Tre operai in pensione. Tre uomini anziani, ma non troppo, con mogli, nipotini e figli che non li comprendono. Sullo sfondo Torino, il quartiere di Mirafiori e lei, soprattutto: la fabbrica. Si chiami FIAT, cioè quella per antonomasia sotto la Mole e in Italia, o comunque tutti gli stabilimenti dell’indotto. Franco (Alessandro Haber), Delfino (Antonio Catania) e Carlo (Giorgio Colangeli) assemblavano le FIAT 131, erano operai torinesi che vivevano in simbiosi, con il lavoro in catena di montaggio, nella fabbrica che era “castello delle favole” (dice Carlo al nipotino) e vampiro di energie, croce e delizia della propria esistenza. Ormai sono in pensione, ma non riescono a non tornare col pensiero, e con il corpo, al luogo della loro vita lavorativa. E così lo occupano (in tre!!!), diventando un piccolo caso mediatico nel quartiere.
Esordio alla regia di Stefano Di Polito (che compare in un cameo, nel ruolo di un giostraio gitano), con uno spunto narrativo molto interessante, che mescola la memoria e il presente, la nostalgia del passato e il presente post-industriale. Intersecando immagini di repertorio (che arrivano dal film di Scola “Trevico-Torino”), al racconto di fiction dei tre ex operai, calibrando il cuore del ragionamento sullo spaesamento dei tre protagonisti (e di un quartiere intero, probabilmente), che non riescono a rassegnarsi a una società cambiata, con rapporti di forza diversi, valori perduti (l’incomprensione coi figli), che inseguono fantasmi del passato, che ormai hanno solo le sembianze scheletriche dei capannoni abbandonati.

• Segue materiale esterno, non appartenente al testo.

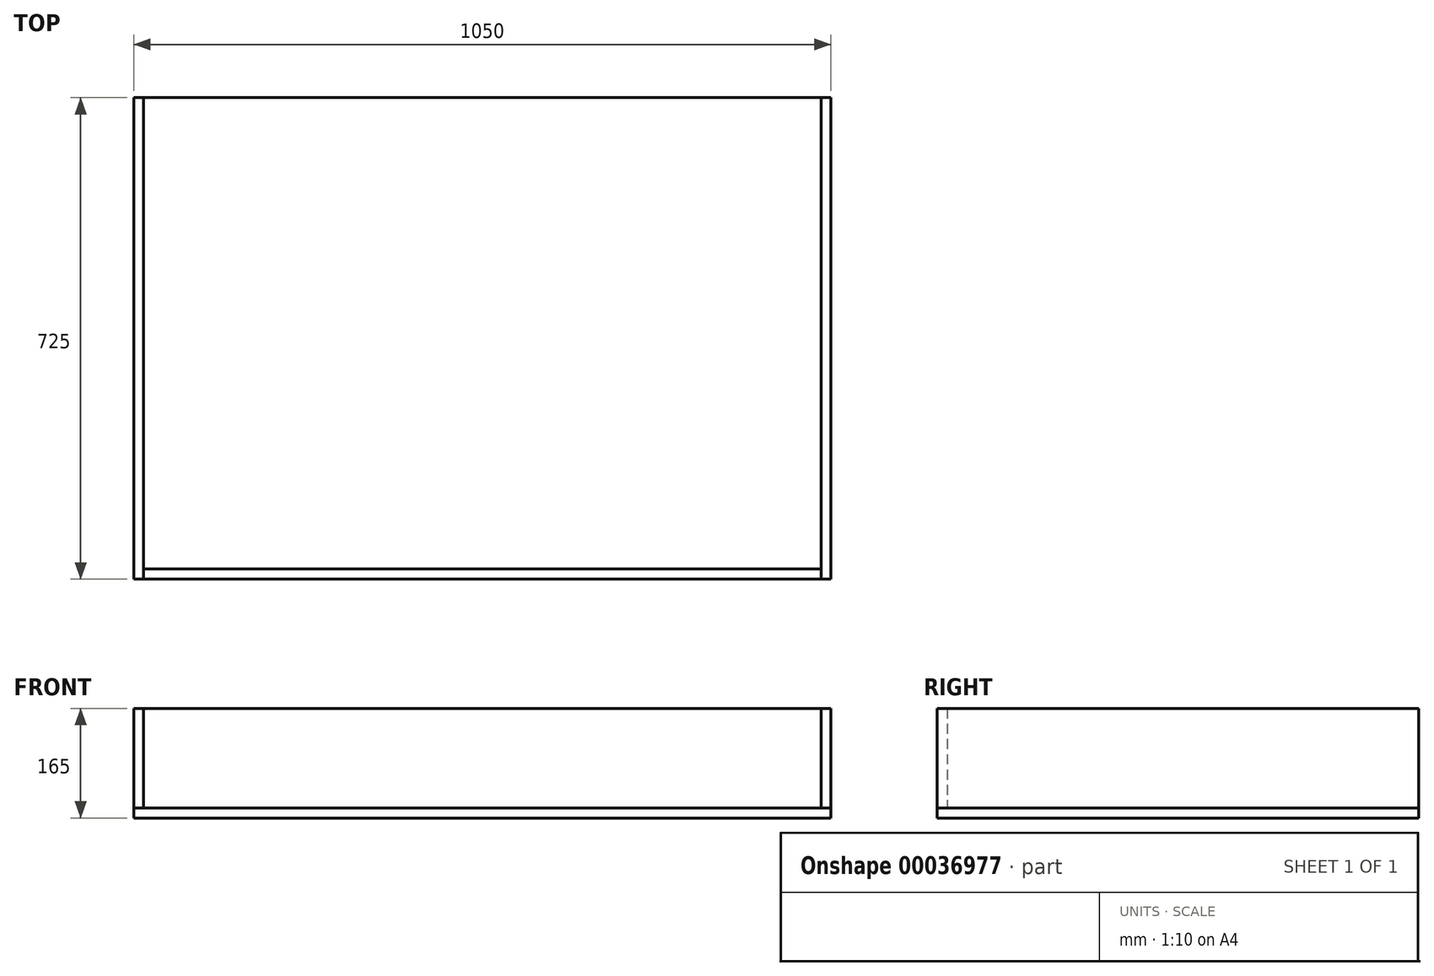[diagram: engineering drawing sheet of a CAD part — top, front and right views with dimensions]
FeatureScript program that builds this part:
annotation { "Feature Type Name" : "Feature", "Feature Type Description" : "" }
export const myFeature = defineFeature(function(context is Context, id is Id, definition is map)
    precondition{}
    {
        {
            var Q0;
            Q0=qCreatedBy(makeId("Top.planeOp"),FACE);
            var sketch = newSketch(context, id + "F0", { "sketchPlane" : qUnion([Q0])});
            skLineSegment(sketch, "E0.rect.bottom", {"start": v(525, -362.5) * mm, "end": v(-525, -362.5) * mm});
            skLineSegment(sketch, "E0.rect.top", {"start": v(525, 362.5) * mm, "end": v(-525, 362.5) * mm});
            skLineSegment(sketch, "E0.rect.left", {"start": v(525, -362.5) * mm, "end": v(525, 362.5) * mm});
            skLineSegment(sketch, "E0.rect.right", {"start": v(-525, -362.5) * mm, "end": v(-525, 362.5) * mm});
            skPoint(sketch, "E0.rect.middle", {"position": v(0, 0) * mm});
            skLineSegment(sketch, "E1.0", {"start": v(-510, -362.5) * mm, "end": v(-510, 362.5) * mm});
            skLineSegment(sketch, "E2.0", {"start": v(525, -347.5) * mm, "end": v(-525, -347.5) * mm});
            skLineSegment(sketch, "E3.0", {"start": v(540, -719.64) * mm, "end": v(540, -707.16) * mm});
            skLineSegment(sketch, "E4.0", {"start": v(540, -645.7) * mm, "end": v(540, -494.87) * mm});
            skLineSegment(sketch, "E5.0", {"start": v(510, -362.5) * mm, "end": v(510, 362.5) * mm});
            skSolve(sketch);
        }
        {
            var Q0;
            {var subQ3=sQuery(id+"F0.wireOp",EDGE,"E0.rect.right");var subQ5=sQuery(id+"F0.wireOp",EDGE,"E0.rect.top");var subQ7=makeQuery(id+"F0.imprint","INTERSECT",VERTEX,{"derivedFrom":[subQ5,subQ3]});Q0=makeQuery(id+"F0.imprint","IMPRINT",FACE,{"disambiguationData":[TD([[makeQuery(id+"F0.imprint","IMPRINT",EDGE,{"disambiguationData":[TD([[subQ7,1.0]])],"derivedFrom":subQ5}),1.0]])]});}
            var Q1;
            {var subQ3=sQuery(id+"F0.wireOp",EDGE,"E0.rect.right");var subQ5=sQuery(id+"F0.wireOp",EDGE,"E0.rect.bottom");var subQ7=makeQuery(id+"F0.imprint","INTERSECT",VERTEX,{"derivedFrom":[subQ5,subQ3]});Q1=makeQuery(id+"F0.imprint","IMPRINT",FACE,{"disambiguationData":[TD([[makeQuery(id+"F0.imprint","IMPRINT",EDGE,{"disambiguationData":[TD([[subQ7,1.0]])],"derivedFrom":subQ5}),-1.0]])]});}
            extrude(context, id + "F3", {"entities" : qUnion([Q0, Q1]), "depth" : 150 * mm});
        }
        {
            var Q0;
            {var subQ3=sQuery(id+"F0.wireOp",EDGE,"E0.rect.bottom");var subQ5=sQuery(id+"F0.wireOp",EDGE,"E1.0");var subQ7=makeQuery(id+"F0.imprint","INTERSECT",VERTEX,{"derivedFrom":[subQ3,subQ5]});Q0=makeQuery(id+"F0.imprint","IMPRINT",FACE,{"disambiguationData":[TD([[makeQuery(id+"F0.imprint","IMPRINT",EDGE,{"disambiguationData":[TD([[subQ7,1.0]])],"derivedFrom":subQ3}),-1.0]])]});}
            extrude(context, id + "F1", {"entities" : qUnion([Q0]), "depth" : 150 * mm});
        }
        {
            var Q0;
            {var subQ3=sQuery(id+"F0.wireOp",EDGE,"E0.rect.top");var subQ5=sQuery(id+"F0.wireOp",EDGE,"E0.rect.left");var subQ7=makeQuery(id+"F0.imprint","INTERSECT",VERTEX,{"derivedFrom":[subQ3,subQ5]});Q0=makeQuery(id+"F0.imprint","IMPRINT",FACE,{"disambiguationData":[TD([[makeQuery(id+"F0.imprint","IMPRINT",EDGE,{"disambiguationData":[TD([[subQ7,-1.0]])],"derivedFrom":subQ3}),1.0]])]});}
            var Q1;
            {var subQ3=sQuery(id+"F0.wireOp",EDGE,"E0.rect.bottom");var subQ5=sQuery(id+"F0.wireOp",EDGE,"E0.rect.left");var subQ7=makeQuery(id+"F0.imprint","INTERSECT",VERTEX,{"derivedFrom":[subQ3,subQ5]});Q1=makeQuery(id+"F0.imprint","IMPRINT",FACE,{"disambiguationData":[TD([[makeQuery(id+"F0.imprint","IMPRINT",EDGE,{"disambiguationData":[TD([[subQ7,-1.0]])],"derivedFrom":subQ3}),-1.0]])]});}
            extrude(context, id + "F2", {"entities" : qUnion([Q0, Q1]), "depth" : 150 * mm});
        }
        {
            var Q0;
            {var subQ3=sQuery(id+"F0.wireOp",EDGE,"E0.rect.top");var subQ5=sQuery(id+"F0.wireOp",EDGE,"E1.0");var subQ7=makeQuery(id+"F0.imprint","INTERSECT",VERTEX,{"derivedFrom":[subQ3,subQ5]});Q0=makeQuery(id+"F0.imprint","IMPRINT",FACE,{"disambiguationData":[TD([[makeQuery(id+"F0.imprint","IMPRINT",EDGE,{"disambiguationData":[TD([[subQ7,1.0]])],"derivedFrom":subQ3}),1.0]])]});}
            var Q1;
            {var subQ3=sQuery(id+"F0.wireOp",EDGE,"E0.rect.right");var subQ5=sQuery(id+"F0.wireOp",EDGE,"E0.rect.top");var subQ7=makeQuery(id+"F0.imprint","INTERSECT",VERTEX,{"derivedFrom":[subQ5,subQ3]});Q1=makeQuery(id+"F0.imprint","IMPRINT",FACE,{"disambiguationData":[TD([[makeQuery(id+"F0.imprint","IMPRINT",EDGE,{"disambiguationData":[TD([[subQ7,1.0]])],"derivedFrom":subQ5}),1.0]])]});}
            var Q2;
            {var subQ3=sQuery(id+"F0.wireOp",EDGE,"E0.rect.bottom");var subQ5=sQuery(id+"F0.wireOp",EDGE,"E1.0");var subQ7=makeQuery(id+"F0.imprint","INTERSECT",VERTEX,{"derivedFrom":[subQ3,subQ5]});Q2=makeQuery(id+"F0.imprint","IMPRINT",FACE,{"disambiguationData":[TD([[makeQuery(id+"F0.imprint","IMPRINT",EDGE,{"disambiguationData":[TD([[subQ7,1.0]])],"derivedFrom":subQ3}),-1.0]])]});}
            var Q3;
            {var subQ3=sQuery(id+"F0.wireOp",EDGE,"E0.rect.right");var subQ5=sQuery(id+"F0.wireOp",EDGE,"E0.rect.bottom");var subQ7=makeQuery(id+"F0.imprint","INTERSECT",VERTEX,{"derivedFrom":[subQ5,subQ3]});Q3=makeQuery(id+"F0.imprint","IMPRINT",FACE,{"disambiguationData":[TD([[makeQuery(id+"F0.imprint","IMPRINT",EDGE,{"disambiguationData":[TD([[subQ7,1.0]])],"derivedFrom":subQ5}),-1.0]])]});}
            var Q4;
            {var subQ3=sQuery(id+"F0.wireOp",EDGE,"E0.rect.bottom");var subQ5=sQuery(id+"F0.wireOp",EDGE,"E1.0");var subQ7=makeQuery(id+"F0.imprint","INTERSECT",VERTEX,{"derivedFrom":[subQ3,subQ5]});Q4=makeQuery(id+"F0.imprint","IMPRINT",FACE,{"disambiguationData":[TD([[makeQuery(id+"F0.imprint","IMPRINT",EDGE,{"disambiguationData":[TD([[subQ7,1.0]])],"derivedFrom":subQ3}),-1.0]])]});}
            var Q5;
            {var subQ3=sQuery(id+"F0.wireOp",EDGE,"E0.rect.top");var subQ5=sQuery(id+"F0.wireOp",EDGE,"E0.rect.left");var subQ7=makeQuery(id+"F0.imprint","INTERSECT",VERTEX,{"derivedFrom":[subQ3,subQ5]});Q5=makeQuery(id+"F0.imprint","IMPRINT",FACE,{"disambiguationData":[TD([[makeQuery(id+"F0.imprint","IMPRINT",EDGE,{"disambiguationData":[TD([[subQ7,-1.0]])],"derivedFrom":subQ3}),1.0]])]});}
            var Q6;
            {var subQ3=sQuery(id+"F0.wireOp",EDGE,"E0.rect.bottom");var subQ5=sQuery(id+"F0.wireOp",EDGE,"E0.rect.left");var subQ7=makeQuery(id+"F0.imprint","INTERSECT",VERTEX,{"derivedFrom":[subQ3,subQ5]});Q6=makeQuery(id+"F0.imprint","IMPRINT",FACE,{"disambiguationData":[TD([[makeQuery(id+"F0.imprint","IMPRINT",EDGE,{"disambiguationData":[TD([[subQ7,-1.0]])],"derivedFrom":subQ3}),-1.0]])]});}
            extrude(context, id + "F4", {"entities" : qUnion([Q0, Q1, Q2, Q3, Q4, Q5, Q6]), "oppositeDirection" : true, "depth" : 15 * mm});
        }
    });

Commedia agrodolce (piccole apparizioni per Mimmo Calopresti, che produce anche il film e Lorenzo Ventavoli), che non riesce purtroppo a trovare l’amalgama perfetta: a testimonianza, probabilmente, di quanto sia difficile oggi raccontare quel che era la fabbrica e la vita organizzata sui suoi ritmi. Lo scarto tra generazioni rimane palese. Ho l’impressione che a quelli della mia età (tanto meno a chi è nato dopo di me) possa comunicare poco, come poco dissero, pur nel loro pregio, documentari dello scorso anno come “La zuppa del demonio” e “Togliatti(grad)”. Non abbiamo più lo stesso codice interpretativo, ci sembra fiction o tempo troppo lontano, anche se appartiene alla generazione dei nostri nonni. Paradossi di chi è nato alla fine di quel secolo, in cui l’industria era l’architrave, nel bene e nel male, di una società. Anche questo è “Mirafiori Lunapark”, il suo imbarazzo un po’ goffo, è fisiologico.
Resta una favola riuscita a metà, sospesa nel tempo e nello spazio, come lo stabilimento di Mirafiori, che diventa piccolo luogo di giochi per i bimbi del quartiere.
A molti in questa città, suonerà famigliare.